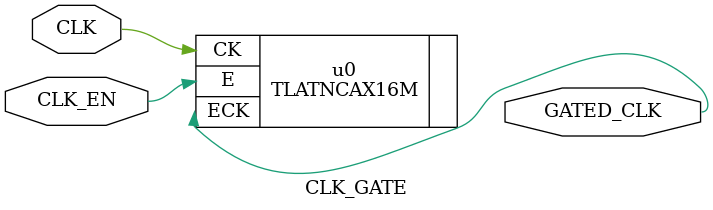
<source format=v>


module CLK_GATE (
input      CLK_EN,
input      CLK,
output     GATED_CLK
);


//internal connections
//reg     Latch_Out ;

 TLATNCAX16M u0(
		.E(CLK_EN),
		.CK(CLK),
		.ECK(GATED_CLK)		
		);

//latch (Level Sensitive Device)
//always @(CLK or CLK_EN)
// begin
//  if(!CLK)      // active low
//   begin
//    Latch_Out <= CLK_EN ;
//   end
// end
 
 
// ANDING
//assign  GATED_CLK = CLK && Latch_Out ;




endmodule

</source>
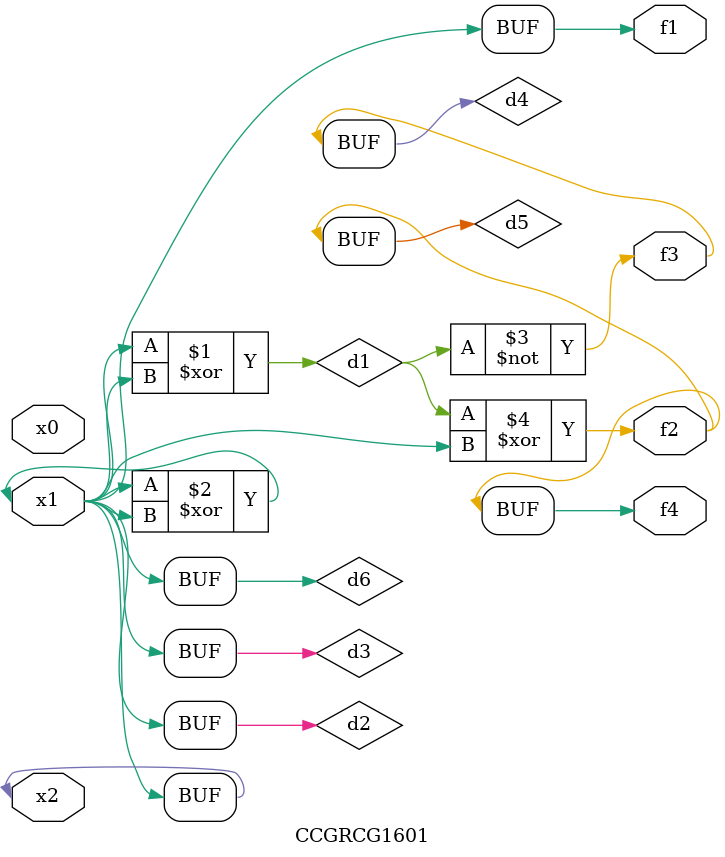
<source format=v>
module CCGRCG1601(
	input x0, x1, x2,
	output f1, f2, f3, f4
);

	wire d1, d2, d3, d4, d5, d6;

	xor (d1, x1, x2);
	buf (d2, x1, x2);
	xor (d3, x1, x2);
	nor (d4, d1);
	xor (d5, d1, d2);
	buf (d6, d2, d3);
	assign f1 = d6;
	assign f2 = d5;
	assign f3 = d4;
	assign f4 = d5;
endmodule

</source>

#### Problem
Please find all lines of the entries that hold the string "assign" and copy them.

#### Reply
//assign  GATED_CLK = CLK && Latch_Out ;
	assign f1 = d6;
	assign f2 = d5;
	assign f3 = d4;
	assign f4 = d5;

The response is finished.